Mayor presents local roadmap for reimagining public safety at informal meeting of Richmond City Council




Click here to download the Mayor’s Roadmap for Public Safety Reform. The full visual presentation will be available here when meeting materials are posted by the city clerk.


At an informal meeting of Richmond City Council on Monday, Mayor Stoney presented his local roadmap for reimagining public safety, a plan for the restructuring and reform of city policies, procedures and practices to ensure a truly safer city for all. 

 

The Stoney administration is pursuing a human services-centered approach to public safety, strengthening and creating new partnerships between the city and community organizations. 

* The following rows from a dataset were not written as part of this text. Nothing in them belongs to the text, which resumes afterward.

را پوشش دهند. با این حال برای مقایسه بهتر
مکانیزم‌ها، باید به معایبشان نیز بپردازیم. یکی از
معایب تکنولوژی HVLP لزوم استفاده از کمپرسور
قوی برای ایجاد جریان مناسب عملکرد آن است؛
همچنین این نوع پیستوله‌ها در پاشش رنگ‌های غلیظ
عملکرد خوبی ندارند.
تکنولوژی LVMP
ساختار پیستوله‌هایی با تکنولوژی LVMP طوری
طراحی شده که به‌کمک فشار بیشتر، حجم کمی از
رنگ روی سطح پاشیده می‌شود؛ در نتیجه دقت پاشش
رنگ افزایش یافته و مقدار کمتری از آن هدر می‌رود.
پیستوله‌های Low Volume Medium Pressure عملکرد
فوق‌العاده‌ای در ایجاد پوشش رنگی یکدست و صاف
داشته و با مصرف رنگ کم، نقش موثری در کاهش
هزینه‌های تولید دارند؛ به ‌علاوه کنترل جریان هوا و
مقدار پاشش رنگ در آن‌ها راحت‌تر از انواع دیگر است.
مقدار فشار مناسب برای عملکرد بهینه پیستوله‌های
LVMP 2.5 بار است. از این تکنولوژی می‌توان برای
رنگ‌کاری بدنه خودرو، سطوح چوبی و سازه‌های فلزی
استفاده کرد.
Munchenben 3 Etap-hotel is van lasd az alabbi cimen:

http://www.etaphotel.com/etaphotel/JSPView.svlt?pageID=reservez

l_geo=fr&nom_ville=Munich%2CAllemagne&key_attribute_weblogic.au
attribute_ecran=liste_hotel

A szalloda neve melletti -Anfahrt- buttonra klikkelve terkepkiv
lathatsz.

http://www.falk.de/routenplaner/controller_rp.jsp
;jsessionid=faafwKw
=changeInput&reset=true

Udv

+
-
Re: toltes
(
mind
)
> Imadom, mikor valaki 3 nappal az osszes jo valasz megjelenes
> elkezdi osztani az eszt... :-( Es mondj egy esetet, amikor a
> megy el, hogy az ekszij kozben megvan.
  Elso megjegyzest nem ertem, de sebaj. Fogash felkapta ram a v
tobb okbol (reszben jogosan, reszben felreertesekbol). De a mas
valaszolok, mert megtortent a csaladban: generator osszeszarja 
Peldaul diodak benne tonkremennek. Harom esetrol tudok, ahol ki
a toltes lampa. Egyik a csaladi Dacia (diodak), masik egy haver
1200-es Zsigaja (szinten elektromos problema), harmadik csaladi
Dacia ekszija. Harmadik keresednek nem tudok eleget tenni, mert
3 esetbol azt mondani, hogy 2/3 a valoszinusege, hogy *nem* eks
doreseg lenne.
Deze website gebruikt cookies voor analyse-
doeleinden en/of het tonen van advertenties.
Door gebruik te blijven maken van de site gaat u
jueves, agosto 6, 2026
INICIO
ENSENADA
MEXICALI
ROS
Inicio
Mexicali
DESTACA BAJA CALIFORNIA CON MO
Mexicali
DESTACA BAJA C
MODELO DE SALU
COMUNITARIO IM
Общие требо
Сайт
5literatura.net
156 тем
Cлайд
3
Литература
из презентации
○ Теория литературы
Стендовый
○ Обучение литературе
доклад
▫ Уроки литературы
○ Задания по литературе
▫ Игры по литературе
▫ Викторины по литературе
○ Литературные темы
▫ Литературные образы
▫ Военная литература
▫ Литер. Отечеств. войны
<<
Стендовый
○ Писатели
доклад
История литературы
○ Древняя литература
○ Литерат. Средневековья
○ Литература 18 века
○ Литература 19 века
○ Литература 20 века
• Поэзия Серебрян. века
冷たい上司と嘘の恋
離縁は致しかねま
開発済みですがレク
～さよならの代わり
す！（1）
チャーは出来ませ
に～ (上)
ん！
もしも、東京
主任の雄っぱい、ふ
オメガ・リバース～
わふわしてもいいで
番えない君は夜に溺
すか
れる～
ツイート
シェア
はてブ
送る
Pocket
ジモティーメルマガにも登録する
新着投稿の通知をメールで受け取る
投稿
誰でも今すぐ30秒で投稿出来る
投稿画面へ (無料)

“Of course, we need officers to respond to violent and criminal acts, but we cannot expect our police officers to serve as social workers, psychologists, child trauma experts and mental health workers, responding to every non-criminal call for service because America hasn’t properly prioritized other service providers,” said Mayor Stoney. “It does not make our country, or our city, safer.”

 

The elements of the roadmap fall into five main buckets: policy, accountability, programs, community healing and engagement, and governance.

 

Policy:

 

The Richmond Police Department (RPD) has updated and strengthened their Duty to Intervene policy, which ensures that officers are legally and morally obligated to intervene when they believe an officer or supervisor is about to use excessive or unnecessary force or observe other inappropriate actions.

 

The RPD has also updated their long-standing ban on chokeholds to provide greater specificity for officers.

 

Accountability:

 

Civilian Review Board is generally charged with the duty of reviewing complaints about officers and recommending disciplinary action after police departments have completed their own investigations and made their own recommendations.

 

The mayor has established that it should be independent of the police department and representative of the Richmond community at large. To that end, he has requested that Richmond City Council play an active role in engaging constituents and drafting the legislation to create the board.

 

The Stoney administration has committed to hosting two community engagement meetings before the ordinance is drafted and introduced and is encouraging city council to do the same.

 

“This is my goal: over the next few weeks and months, we will collectively engage the community, seek input from RPD, review best practices and present an ordinance for introduction,” said Mayor Stoney.

 

Programs:

 

The city will create a formal crisis alert system, called the Marcus Alert. The Richmond Behavioral Health Authority (RBHA) and RPD will implement a responsive citywide alert system that allows the two agencies to work collaboratively to address calls about mental and behavioral health crises, ensuring residents get the help they need.

  

Community Healing and Engagement:

 

In order to facilitate community healing and engagement and meet the commitment he made in signing Barack Obama’s Mayor Pledge to review and reform the city’s use of force policy, the mayor has founded the Task Force for Reimagining Public Safety.

 

The task force will bring together more than 20 individuals from the activist, legal, academic, law enforcement, mental and behavioral health and other communities to agree on a set of actionable steps forward within 90 days of the first meeting. 

 

It will focus on making public safety recommendations that build toward equity and justice in five core areas: police policy, practices and culture, police accountability, community healing and engagement, officer training and education, and officer and community wellness.

 

The Stoney administration has also committed to removing the city’s monuments to the Lost Cause. The state allows municipalities to begin the removal process July 1, though the mayor has stated that he supports immediate removal. 

 

Governance:

 

Racial equity should be a core component of city policies and practices. Councilmembers Newbille and Robertson have worked alongside the administration to develop a racial equity strategy for the city, which includes staff training and an equity study, among other measures.

 

As part of this work, Mayor Stoney has asked his executive cabinet to report back to him with several ways in which policies and practices within their portfolios can be changed to actively advance equity.

 

“The issues we have with our public safety system, and with creating racial equity and justice more broadly in our community, do not have an easy or straightforward solution,” Mayor Stoney told council. “It’s going to take compassion, conversation and teamwork to create meaningful change in our city.”

 

“But, the work cannot and will not stop here,” continued Mayor Stoney. “We have to remember that public safety is not the only system that needs to be reformed. We have work to do to ensure that our kids are receiving a high-quality education, that affordable housing opportunities are available across the city for all residents, that city services are delivered in an effective and efficient manner, and that we provide pathways for economic mobility. This is our time, our chance, our opportunity to renew Richmond — to give it new strength and spirit.”